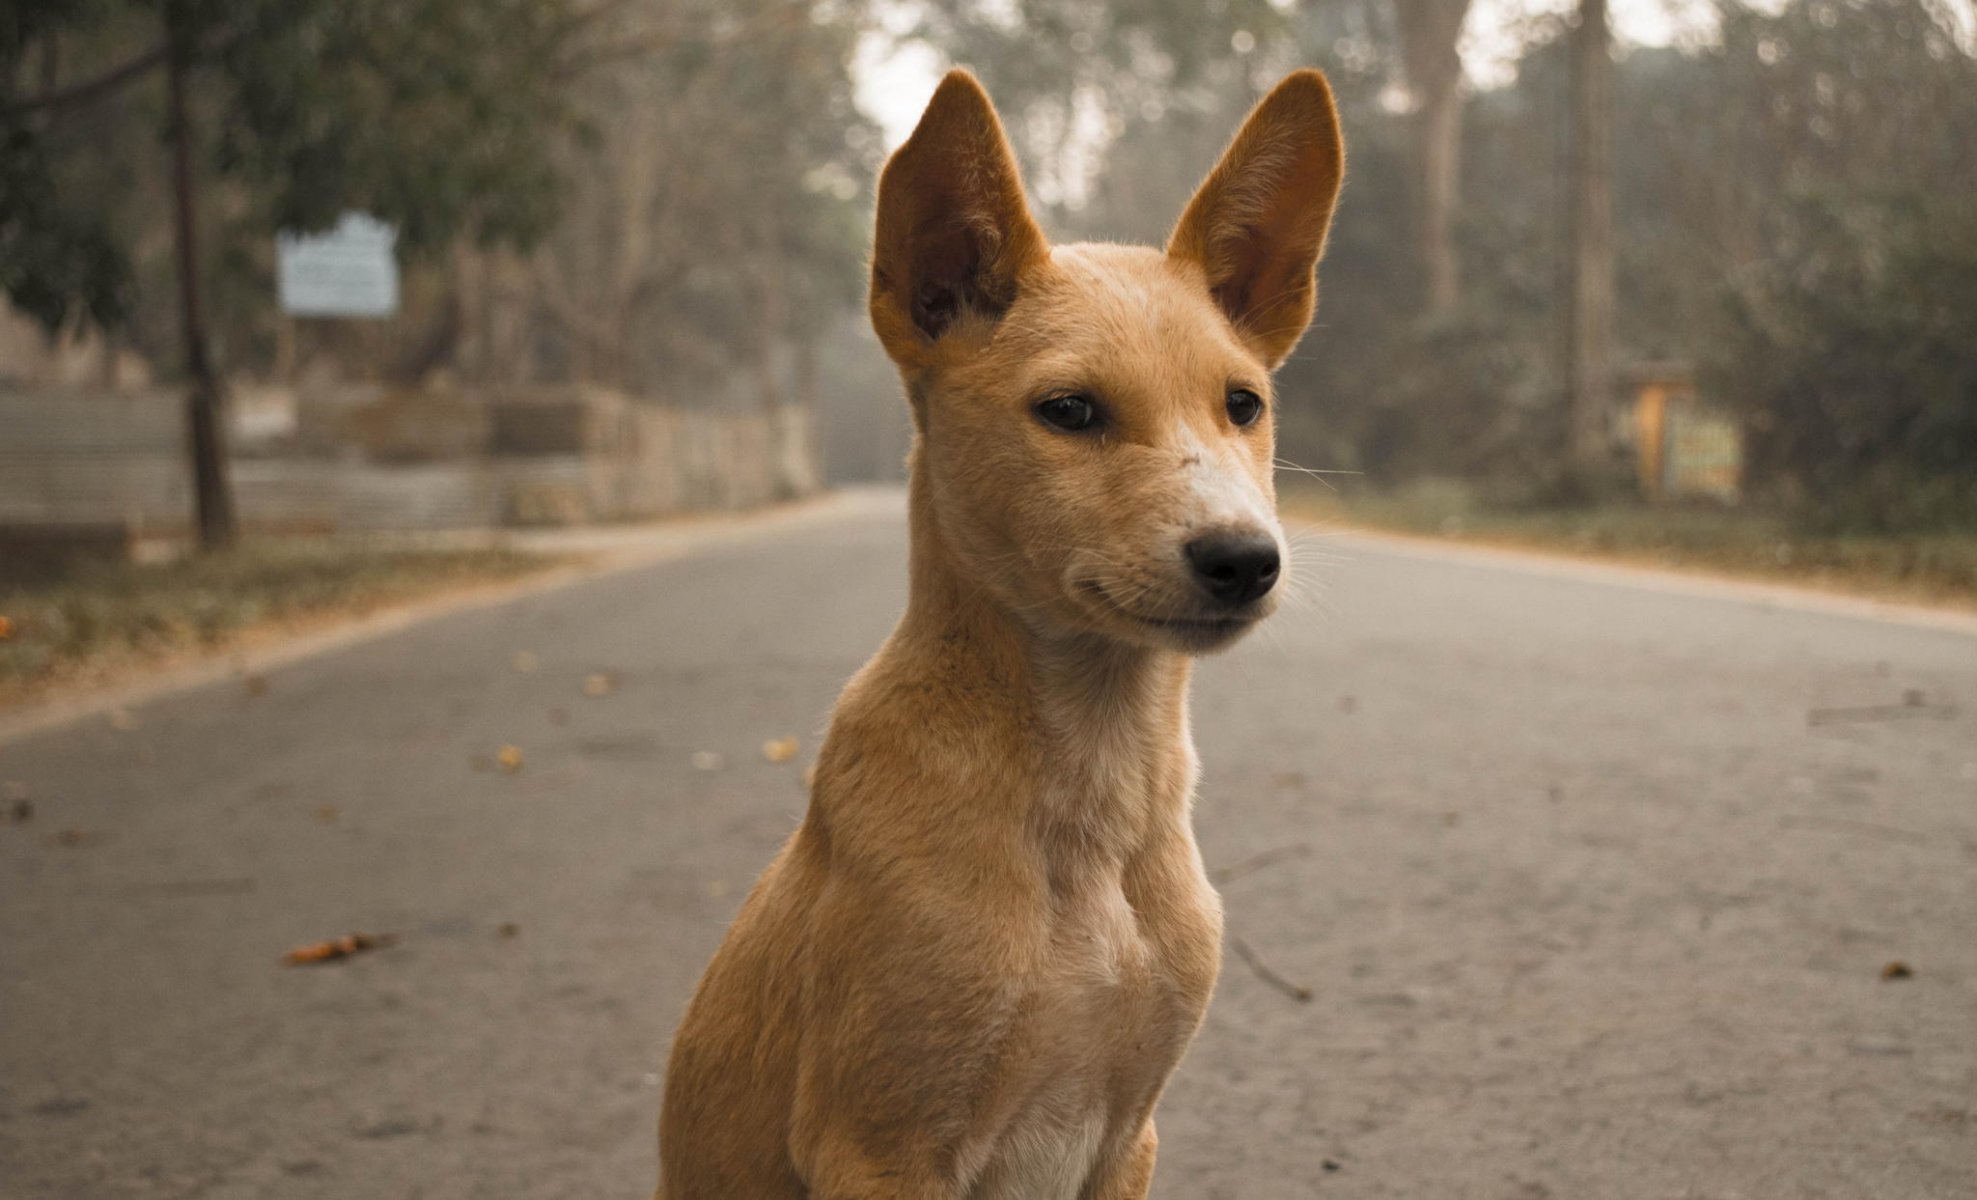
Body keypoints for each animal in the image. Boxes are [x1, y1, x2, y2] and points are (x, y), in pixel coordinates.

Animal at [660, 68, 1344, 1200]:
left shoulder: (1126, 1137)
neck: (1089, 791)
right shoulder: (881, 1149)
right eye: (1069, 410)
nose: (1246, 559)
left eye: (1243, 405)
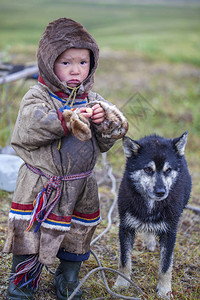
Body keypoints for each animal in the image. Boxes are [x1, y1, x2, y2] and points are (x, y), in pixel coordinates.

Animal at [114, 132, 191, 298]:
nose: (161, 192)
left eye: (168, 170)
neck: (151, 204)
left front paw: (164, 291)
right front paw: (122, 284)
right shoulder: (126, 227)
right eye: (148, 169)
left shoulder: (170, 232)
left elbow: (165, 267)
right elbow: (124, 261)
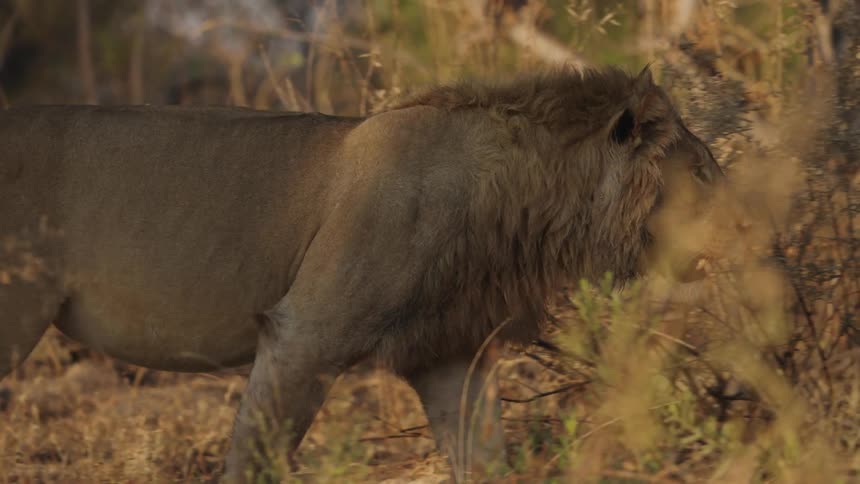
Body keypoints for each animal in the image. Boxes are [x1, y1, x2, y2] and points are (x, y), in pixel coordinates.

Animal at [0, 66, 723, 482]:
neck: (523, 201)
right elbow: (253, 460)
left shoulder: (451, 355)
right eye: (702, 171)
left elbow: (485, 462)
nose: (736, 216)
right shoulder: (303, 335)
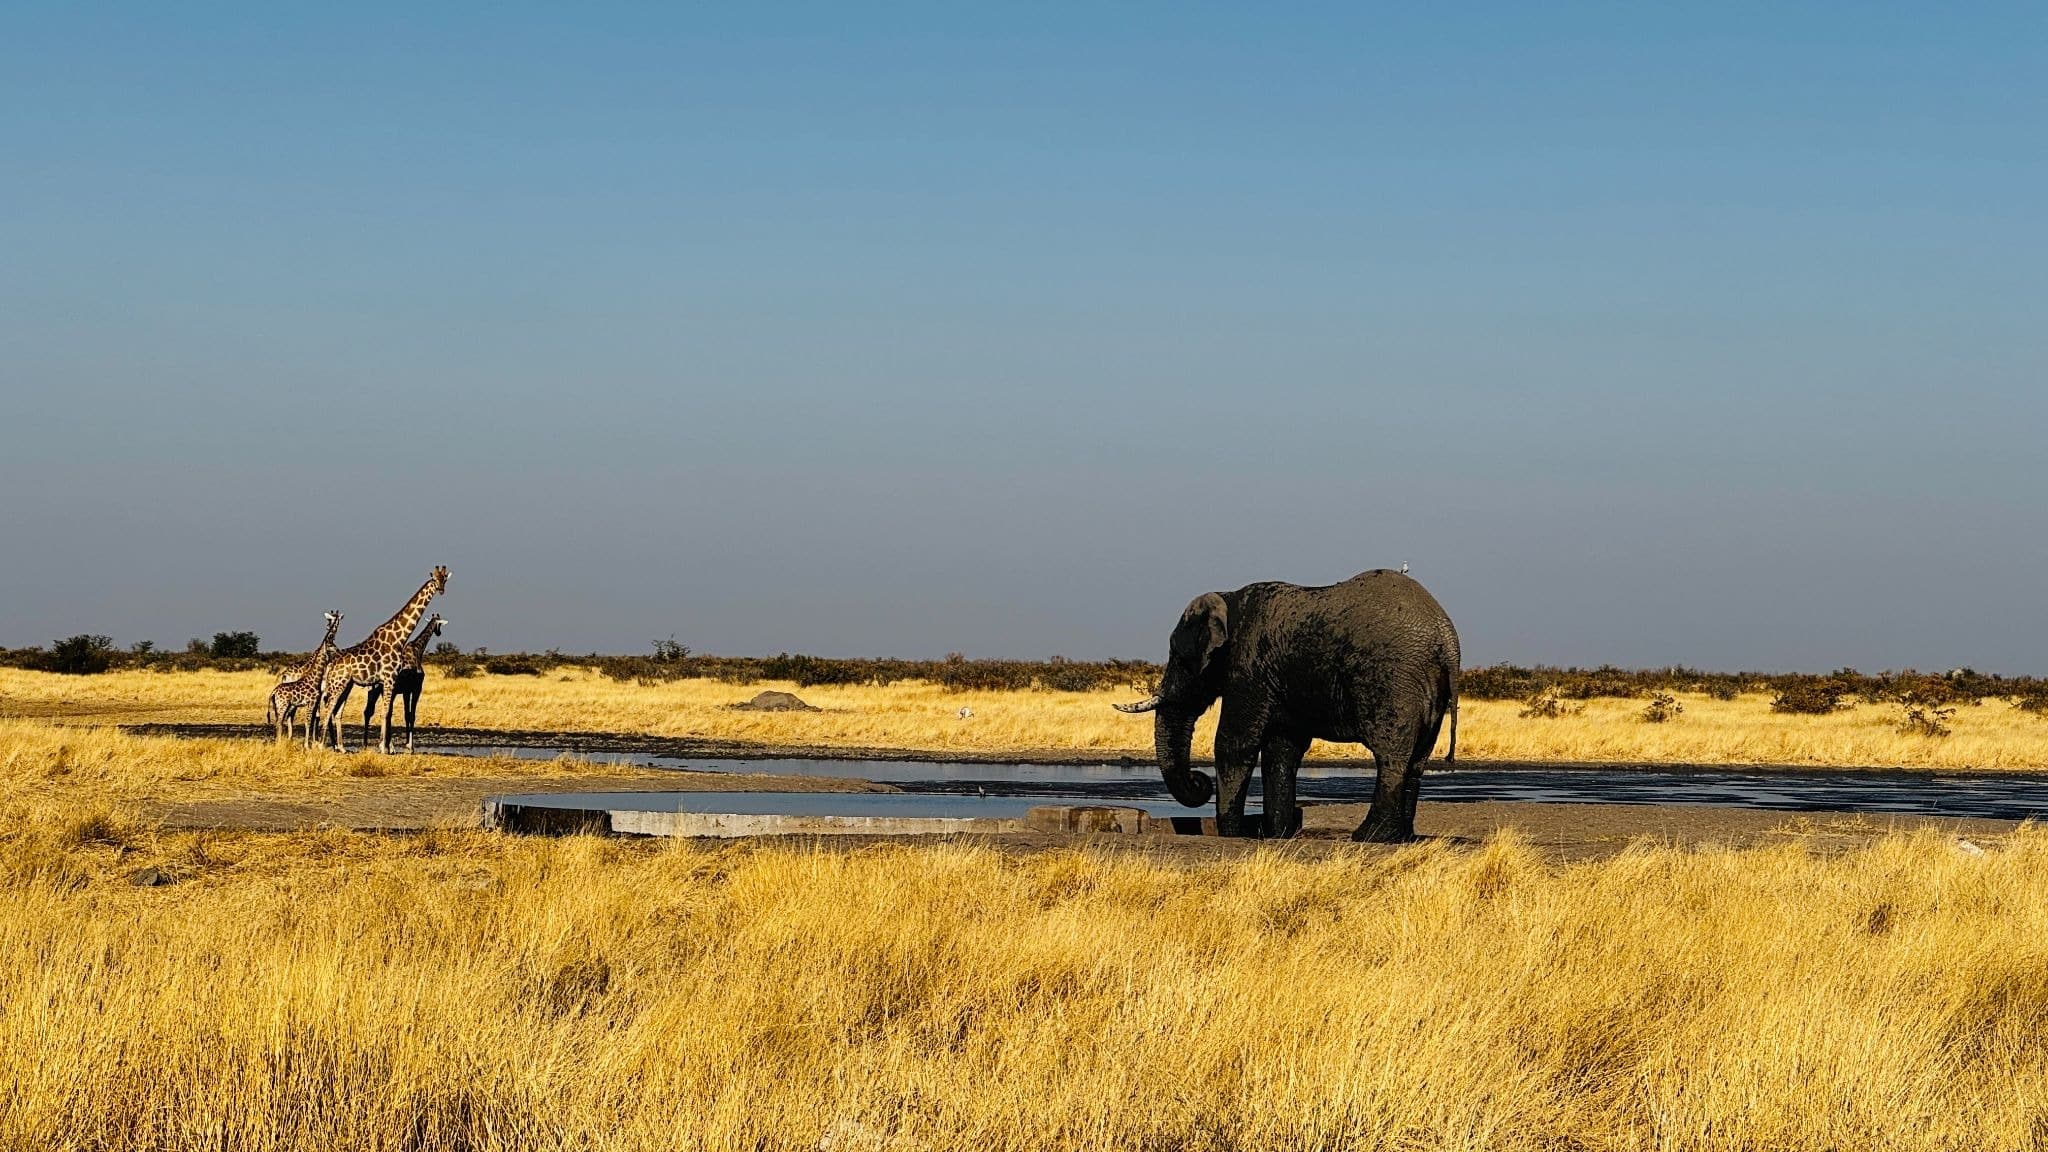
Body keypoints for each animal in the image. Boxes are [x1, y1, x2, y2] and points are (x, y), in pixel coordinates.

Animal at [267, 610, 343, 747]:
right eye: (330, 618)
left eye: (336, 619)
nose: (338, 649)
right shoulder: (314, 700)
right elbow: (311, 720)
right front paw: (310, 744)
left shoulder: (316, 699)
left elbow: (313, 719)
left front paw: (313, 743)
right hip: (284, 705)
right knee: (282, 720)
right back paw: (282, 742)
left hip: (284, 705)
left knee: (284, 719)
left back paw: (285, 740)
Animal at [361, 614, 445, 754]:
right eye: (439, 624)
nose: (439, 633)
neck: (418, 650)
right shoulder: (415, 689)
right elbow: (411, 715)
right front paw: (410, 747)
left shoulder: (404, 691)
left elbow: (404, 714)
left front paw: (404, 745)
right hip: (386, 690)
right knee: (384, 713)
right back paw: (388, 747)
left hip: (374, 690)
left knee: (370, 711)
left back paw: (368, 744)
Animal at [1116, 569, 1460, 842]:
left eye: (1180, 657)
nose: (1200, 782)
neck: (1230, 600)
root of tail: (1446, 638)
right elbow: (1281, 750)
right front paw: (1276, 834)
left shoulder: (1248, 666)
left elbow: (1235, 743)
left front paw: (1232, 834)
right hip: (1427, 686)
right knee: (1416, 760)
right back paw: (1401, 837)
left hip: (1392, 679)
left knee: (1391, 756)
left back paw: (1370, 836)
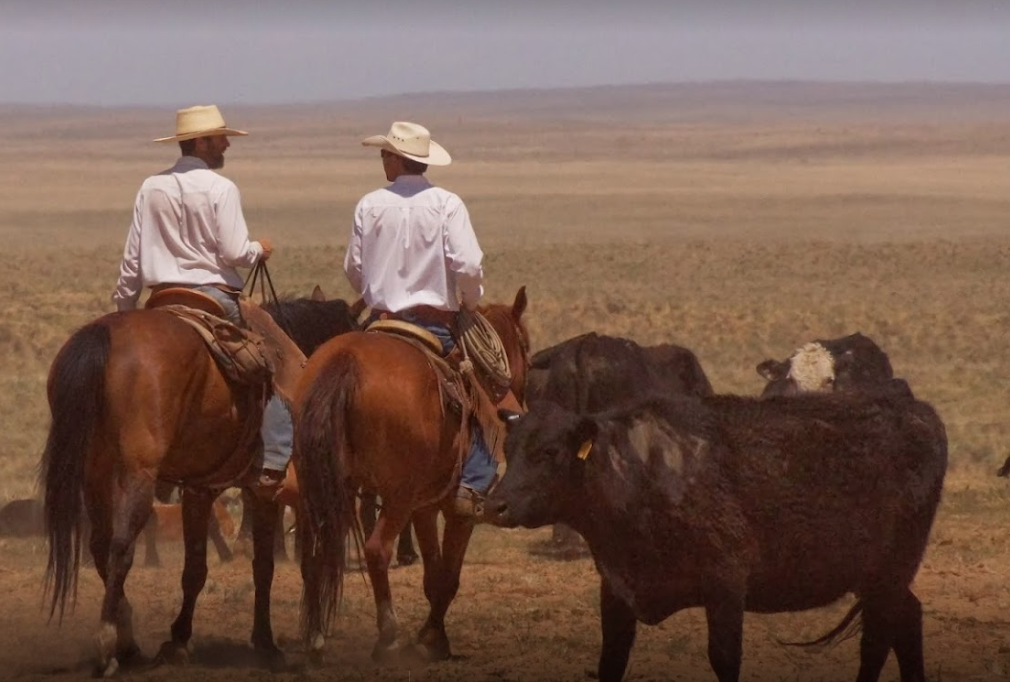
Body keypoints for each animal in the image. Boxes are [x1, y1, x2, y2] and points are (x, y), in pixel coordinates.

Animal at [40, 290, 363, 674]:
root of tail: (102, 335)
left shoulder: (199, 490)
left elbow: (195, 566)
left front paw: (179, 640)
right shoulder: (273, 493)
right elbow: (276, 566)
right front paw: (278, 643)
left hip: (96, 474)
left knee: (101, 547)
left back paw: (129, 643)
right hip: (136, 474)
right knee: (120, 548)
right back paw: (108, 644)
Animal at [294, 286, 529, 662]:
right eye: (526, 346)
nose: (516, 408)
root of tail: (345, 362)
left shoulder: (425, 506)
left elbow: (433, 575)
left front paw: (433, 635)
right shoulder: (458, 510)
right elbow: (448, 577)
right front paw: (433, 639)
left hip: (318, 485)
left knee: (314, 551)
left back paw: (315, 638)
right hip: (397, 496)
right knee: (376, 549)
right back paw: (388, 637)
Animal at [488, 385, 945, 678]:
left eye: (549, 452)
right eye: (508, 449)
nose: (496, 505)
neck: (642, 468)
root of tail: (921, 414)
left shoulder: (725, 586)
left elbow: (724, 659)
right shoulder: (616, 589)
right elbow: (610, 661)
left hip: (888, 576)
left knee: (878, 640)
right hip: (882, 581)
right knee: (908, 620)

* [About this exercise]:
Your reply should be one number, namely how many lines of the material contain "tail".

* [Response to this exercise]:
4